» Task prompt:
Since only a count is wanted, work out how many lines in the material below contain the word "anstyle" and return that number.

» The data:
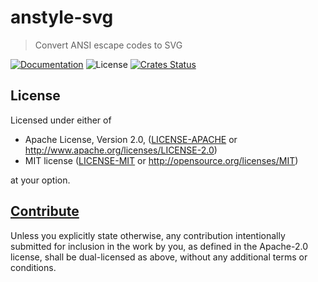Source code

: # anstyle-svg

> Convert ANSI escape codes to SVG

[![Documentation](https://img.shields.io/badge/docs-master-blue.svg)][Documentation]
![License](https://img.shields.io/crates/l/anstyle-svg.svg)
[![Crates Status](https://img.shields.io/crates/v/anstyle-svg.svg)](https://crates.io/crates/anstyle-svg)

## License

Licensed under either of

* Apache License, Version 2.0, ([LICENSE-APACHE](LICENSE-APACHE) or <http://www.apache.org/licenses/LICENSE-2.0>)
* MIT license ([LICENSE-MIT](LICENSE-MIT) or <http://opensource.org/licenses/MIT>)

at your option.

## [Contribute](../../CONTRIBUTING.md)

Unless you explicitly state otherwise, any contribution intentionally
submitted for inclusion in the work by you, as defined in the Apache-2.0
license, shall be dual-licensed as above, without any additional terms or
conditions.

[Crates.io]: https://crates.io/crates/anstyle-svg
[Documentation]: https://docs.rs/anstyle-svg
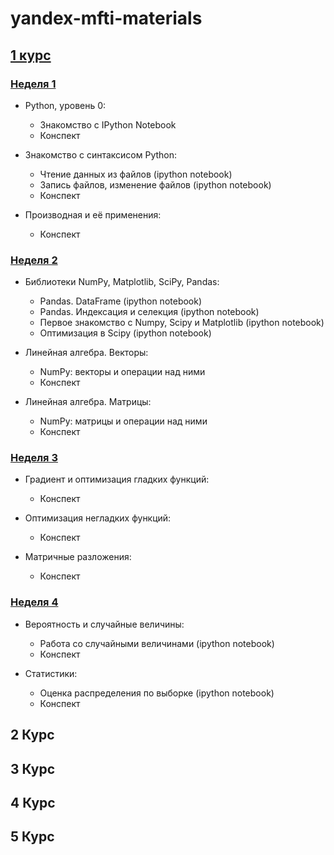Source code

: # yandex-mfti-materials

## [1 курс](https://www.coursera.org/learn/mathematics-and-python/)

### [Неделя 1](https://www.coursera.org/learn/mathematics-and-python/home/week/1)
- Python, уровень 0:
  - Знакомство с IPython Notebook
  - Конспект

- Знакомство с синтаксисом Python:
  - Чтение данных из файлов (ipython notebook)
  - Запись файлов, изменение файлов (ipython notebook)
  - Конспект

- Производная и её применения:
  - Конспект

### [Неделя 2](https://www.coursera.org/learn/mathematics-and-python/home/week/2)
- Библиотеки NumPy, Matplotlib, SciPy, Pandas:
  - Pandas. DataFrame (ipython notebook)
  - Pandas. Индексация и селекция (ipython notebook)
  - Первое знакомство с Numpy, Scipy и Matplotlib (ipython notebook)
  - Оптимизация в Scipy (ipython notebook)

- Линейная алгебра. Векторы:
  - NumPy: векторы и операции над ними
  - Конспект

- Линейная алгебра. Матрицы:
  - NumPy: матрицы и операции над ними
  - Конспект

### [Неделя 3](https://www.coursera.org/learn/mathematics-and-python/home/week/3)
- Градиент и оптимизация гладких функций:
  - Конспект

- Оптимизация негладких функций:
  - Конспект

- Матричные разложения:
  - Конспект

### [Неделя 4](https://www.coursera.org/learn/mathematics-and-python/home/week/4)
- Вероятность и случайные величины:
  - Работа со случайными величинами (ipython notebook)
  - Конспект

- Статистики:
  - Оценка распределения по выборке (ipython notebook)
  - Конспект

## 2 Курс

## 3 Курс

## 4 Курс

## 5 Курс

» Exercise output:
5